### [Exercise aim]
Down to the last line, repeat the data below exactly.

### [Input]
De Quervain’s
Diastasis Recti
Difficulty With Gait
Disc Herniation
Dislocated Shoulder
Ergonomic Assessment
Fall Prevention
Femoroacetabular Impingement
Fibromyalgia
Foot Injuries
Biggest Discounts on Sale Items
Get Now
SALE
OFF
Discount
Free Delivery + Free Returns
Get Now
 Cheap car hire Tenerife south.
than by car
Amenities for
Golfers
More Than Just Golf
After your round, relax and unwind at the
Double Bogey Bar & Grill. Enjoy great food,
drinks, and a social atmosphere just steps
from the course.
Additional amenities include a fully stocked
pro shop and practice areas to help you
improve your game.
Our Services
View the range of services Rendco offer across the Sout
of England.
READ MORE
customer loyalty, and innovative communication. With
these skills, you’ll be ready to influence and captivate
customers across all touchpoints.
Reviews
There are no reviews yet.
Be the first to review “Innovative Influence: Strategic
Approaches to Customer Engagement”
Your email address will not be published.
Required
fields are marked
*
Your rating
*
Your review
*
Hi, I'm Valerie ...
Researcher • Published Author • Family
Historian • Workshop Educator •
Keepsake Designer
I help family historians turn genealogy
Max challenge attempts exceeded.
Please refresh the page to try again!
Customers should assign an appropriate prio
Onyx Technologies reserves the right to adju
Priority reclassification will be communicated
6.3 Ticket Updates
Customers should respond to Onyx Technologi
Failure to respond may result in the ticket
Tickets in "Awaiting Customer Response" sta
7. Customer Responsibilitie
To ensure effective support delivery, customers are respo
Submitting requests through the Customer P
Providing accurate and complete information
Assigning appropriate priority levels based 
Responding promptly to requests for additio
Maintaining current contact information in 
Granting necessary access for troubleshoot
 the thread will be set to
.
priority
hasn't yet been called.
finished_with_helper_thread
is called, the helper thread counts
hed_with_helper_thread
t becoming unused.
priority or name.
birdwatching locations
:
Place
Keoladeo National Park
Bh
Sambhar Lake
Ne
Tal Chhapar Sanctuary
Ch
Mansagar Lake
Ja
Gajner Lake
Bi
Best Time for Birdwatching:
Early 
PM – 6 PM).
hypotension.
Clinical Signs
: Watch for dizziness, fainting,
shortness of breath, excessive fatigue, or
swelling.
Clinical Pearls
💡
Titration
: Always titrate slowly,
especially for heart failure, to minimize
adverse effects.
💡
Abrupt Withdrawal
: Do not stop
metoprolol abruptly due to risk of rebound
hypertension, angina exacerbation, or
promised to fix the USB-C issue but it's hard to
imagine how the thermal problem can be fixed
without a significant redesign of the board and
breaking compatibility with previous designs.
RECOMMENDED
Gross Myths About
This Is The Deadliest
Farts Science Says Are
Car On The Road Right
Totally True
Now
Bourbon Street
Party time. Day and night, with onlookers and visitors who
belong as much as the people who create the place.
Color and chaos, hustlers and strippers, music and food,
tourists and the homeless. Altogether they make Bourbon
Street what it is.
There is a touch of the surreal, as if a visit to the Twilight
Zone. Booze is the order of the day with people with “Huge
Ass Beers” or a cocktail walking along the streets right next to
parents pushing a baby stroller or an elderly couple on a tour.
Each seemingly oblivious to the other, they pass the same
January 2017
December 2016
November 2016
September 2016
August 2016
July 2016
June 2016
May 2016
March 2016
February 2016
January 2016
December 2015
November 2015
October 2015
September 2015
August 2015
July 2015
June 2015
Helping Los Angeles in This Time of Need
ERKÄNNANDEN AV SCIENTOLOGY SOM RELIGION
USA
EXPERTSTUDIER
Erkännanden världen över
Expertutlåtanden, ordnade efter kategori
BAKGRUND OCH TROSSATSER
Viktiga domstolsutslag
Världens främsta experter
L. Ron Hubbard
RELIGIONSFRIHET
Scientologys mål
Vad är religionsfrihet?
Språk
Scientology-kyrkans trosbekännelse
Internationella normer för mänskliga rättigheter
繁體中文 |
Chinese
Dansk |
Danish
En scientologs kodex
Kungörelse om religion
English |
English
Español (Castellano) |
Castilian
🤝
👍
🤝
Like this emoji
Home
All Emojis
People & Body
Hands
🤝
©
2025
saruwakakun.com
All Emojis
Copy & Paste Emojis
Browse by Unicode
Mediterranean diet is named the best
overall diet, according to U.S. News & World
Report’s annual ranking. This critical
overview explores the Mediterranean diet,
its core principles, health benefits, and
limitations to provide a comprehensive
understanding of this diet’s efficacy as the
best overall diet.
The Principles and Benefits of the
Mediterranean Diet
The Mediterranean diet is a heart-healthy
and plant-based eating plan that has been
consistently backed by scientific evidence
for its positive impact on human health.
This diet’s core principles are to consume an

### [Written answer]
De Quervain’s
Diastasis Recti
Difficulty With Gait
Disc Herniation
Dislocated Shoulder
Ergonomic Assessment
Fall Prevention
Femoroacetabular Impingement
Fibromyalgia
Foot Injuries
Biggest Discounts on Sale Items
Get Now
SALE
OFF
Discount
Free Delivery + Free Returns
Get Now
 Cheap car hire Tenerife south.
than by car
Amenities for
Golfers
More Than Just Golf
After your round, relax and unwind at the
Double Bogey Bar & Grill. Enjoy great food,
drinks, and a social atmosphere just steps
from the course.
Additional amenities include a fully stocked
pro shop and practice areas to help you
improve your game.
Our Services
View the range of services Rendco offer across the Sout
of England.
READ MORE
customer loyalty, and innovative communication. With
these skills, you’ll be ready to influence and captivate
customers across all touchpoints.
Reviews
There are no reviews yet.
Be the first to review “Innovative Influence: Strategic
Approaches to Customer Engagement”
Your email address will not be published.
Required
fields are marked
*
Your rating
*
Your review
*
Hi, I'm Valerie ...
Researcher • Published Author • Family
Historian • Workshop Educator •
Keepsake Designer
I help family historians turn genealogy
Max challenge attempts exceeded.
Please refresh the page to try again!
Customers should assign an appropriate prio
Onyx Technologies reserves the right to adju
Priority reclassification will be communicated
6.3 Ticket Updates
Customers should respond to Onyx Technologi
Failure to respond may result in the ticket
Tickets in "Awaiting Customer Response" sta
7. Customer Responsibilitie
To ensure effective support delivery, customers are respo
Submitting requests through the Customer P
Providing accurate and complete information
Assigning appropriate priority levels based 
Responding promptly to requests for additio
Maintaining current contact information in 
Granting necessary access for troubleshoot
 the thread will be set to
.
priority
hasn't yet been called.
finished_with_helper_thread
is called, the helper thread counts
hed_with_helper_thread
t becoming unused.
priority or name.
birdwatching locations
:
Place
Keoladeo National Park
Bh
Sambhar Lake
Ne
Tal Chhapar Sanctuary
Ch
Mansagar Lake
Ja
Gajner Lake
Bi
Best Time for Birdwatching:
Early 
PM – 6 PM).
hypotension.
Clinical Signs
: Watch for dizziness, fainting,
shortness of breath, excessive fatigue, or
swelling.
Clinical Pearls
💡
Titration
: Always titrate slowly,
especially for heart failure, to minimize
adverse effects.
💡
Abrupt Withdrawal
: Do not stop
metoprolol abruptly due to risk of rebound
hypertension, angina exacerbation, or
promised to fix the USB-C issue but it's hard to
imagine how the thermal problem can be fixed
without a significant redesign of the board and
breaking compatibility with previous designs.
RECOMMENDED
Gross Myths About
This Is The Deadliest
Farts Science Says Are
Car On The Road Right
Totally True
Now
Bourbon Street
Party time. Day and night, with onlookers and visitors who
belong as much as the people who create the place.
Color and chaos, hustlers and strippers, music and food,
tourists and the homeless. Altogether they make Bourbon
Street what it is.
There is a touch of the surreal, as if a visit to the Twilight
Zone. Booze is the order of the day with people with “Huge
Ass Beers” or a cocktail walking along the streets right next to
parents pushing a baby stroller or an elderly couple on a tour.
Each seemingly oblivious to the other, they pass the same
January 2017
December 2016
November 2016
September 2016
August 2016
July 2016
June 2016
May 2016
March 2016
February 2016
January 2016
December 2015
November 2015
October 2015
September 2015
August 2015
July 2015
June 2015
Helping Los Angeles in This Time of Need
ERKÄNNANDEN AV SCIENTOLOGY SOM RELIGION
USA
EXPERTSTUDIER
Erkännanden världen över
Expertutlåtanden, ordnade efter kategori
BAKGRUND OCH TROSSATSER
Viktiga domstolsutslag
Världens främsta experter
L. Ron Hubbard
RELIGIONSFRIHET
Scientologys mål
Vad är religionsfrihet?
Språk
Scientology-kyrkans trosbekännelse
Internationella normer för mänskliga rättigheter
繁體中文 |
Chinese
Dansk |
Danish
En scientologs kodex
Kungörelse om religion
English |
English
Español (Castellano) |
Castilian
🤝
👍
🤝
Like this emoji
Home
All Emojis
People & Body
Hands
🤝
©
2025
saruwakakun.com
All Emojis
Copy & Paste Emojis
Browse by Unicode
Mediterranean diet is named the best
overall diet, according to U.S. News & World
Report’s annual ranking. This critical
overview explores the Mediterranean diet,
its core principles, health benefits, and
limitations to provide a comprehensive
understanding of this diet’s efficacy as the
best overall diet.
The Principles and Benefits of the
Mediterranean Diet
The Mediterranean diet is a heart-healthy
and plant-based eating plan that has been
consistently backed by scientific evidence
for its positive impact on human health.
This diet’s core principles are to consume an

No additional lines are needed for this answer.